K–Gr. 3. This collection of lively and rhythmic poems by contemporary poets is coupled with Dressen-McQueen’s vibrant artwork. Perfect to share with students before a museum field trip.

Paint Me a Poem: Poems Inspired by Masterpieces of Art. By Justine ­Rowden. 2005. 32p. Boyds Mills/Wordsong, $16.95 (9781590782897).
 Gr. 4–7. Rowden’s imaginative, accessible poems echo and blend with the style, mood, and tone of the paintings with which they are paired (all from the National Gallery of Art in Washington, D.C.). The brief artists’ notes at the end will extend the reader’s understanding.

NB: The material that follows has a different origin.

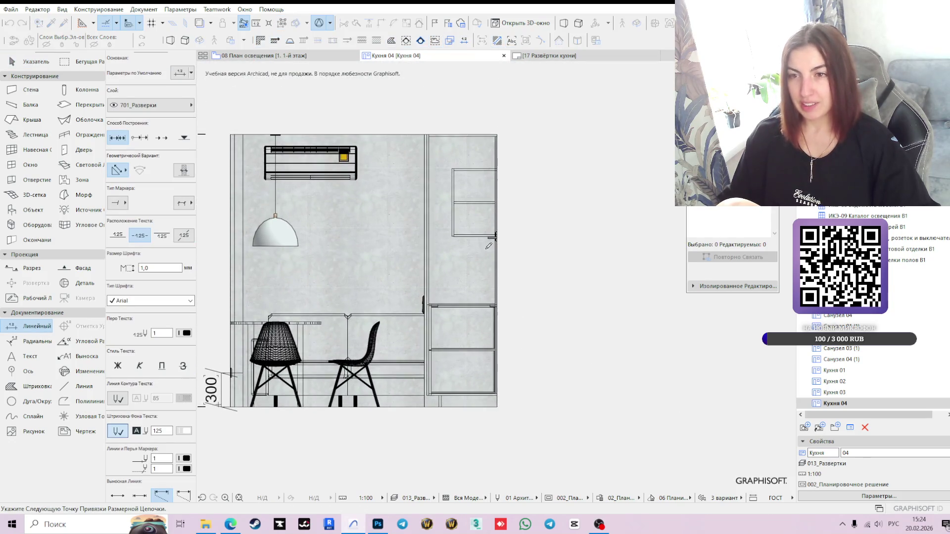
scroll(520, 220, up, 5)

Tour America: A Journey through ­Poems and Art. By Diane Siebert. Illus. by Stephen T. Johnson. 2006. 64p. Chronicle, $17.95 (9780811850568).
Gr. 4–7. After traveling the United States over a 10-year period, Siebert wrote this collection of poetry about the places she visited and things she encountered. Johnson’s illustrations range in medium from oil to watercolor to collage, and informational sidebars provide a geographical link.

Teaching Strategies

  • Choose a series of artists and have students investigate what was happening in the world at the time the artists were creating their art. Invite students to create an art history time line based on their research and explore how current events affect art that in turn affects history.
  • Choose several folk artists from diverse cultures to research. As students learn about these artists and their communities, have them create a “culture corner” in the classroom that demonstrates the importance of art in the history of a country and its culture.
  • Gather a collection of art books focusing on a particular artist or art style. Have students look through these books, choose a painting that touches them in some way, and write a poem to express those feelings. Older students may want to create a story that supports that feeling as well.

Series Connections

Art Explorers. By Joyce Raimondo. Watson-Guptill. Individual books, 48p., $12.95.
Gr. 3–6. In Express Yourself! Activities and Adventures in Expressionism, Raimondo chooses six expressionistic painters and features examples of their art, discussion questions, art activities for further exploration, and a brief biography of each artist. Other books in the series include Picture This! Activities and Adventures in Impressionism, Imagine That! Activities and Adventures in Surrealism, and Make It Pop! Activities and Adventures in Pop Art.

Bob Raczka’s Art Adventures. By Bob Raczka. Millbrook. Individual titles, 32p., $23.93; paper, $9.95.
K–Gr. 8. This wide-ranging series by veteran arts writer Raczka works on many levels and features middle-school titles such as Where in the World? Around the Globe in Thirteen Works of Art and Unlikely Pairs, as well as titles for younger children, including 3-D ABC: A Sculptural Alphabet and More than Meets the Eye: Seeing Art with All Five Senses. With an open page design and high-quality reproductions, these books will help readers understand the importance of art and artists.

Come Look with Me. Charlesbridge. Individual books, 32p., $15.95.
K–Gr. 6. The interactive titles in the Come Look with Me series encourage children to learn biographical facts about artists and to look closely at the images and think about artistic decisions. Each spread features a beautifully reproduced image, a few paragraphs of information, and questions that require readers to examine each artwork. Titles include World of Play, Exploring Modern Art, Latin American Art, Animals in Art, and more.

Lizabeth Deskins has been a library media specialist for six years for Hilliard City Schools in Ohio, the 2006 winner of the American Association of School Librarians’ National School Library Media Program of the Year. Christina Dorr holds a Ph.D. in children’s literature and has been a library media specialist for eight years for Hilliard City Schools.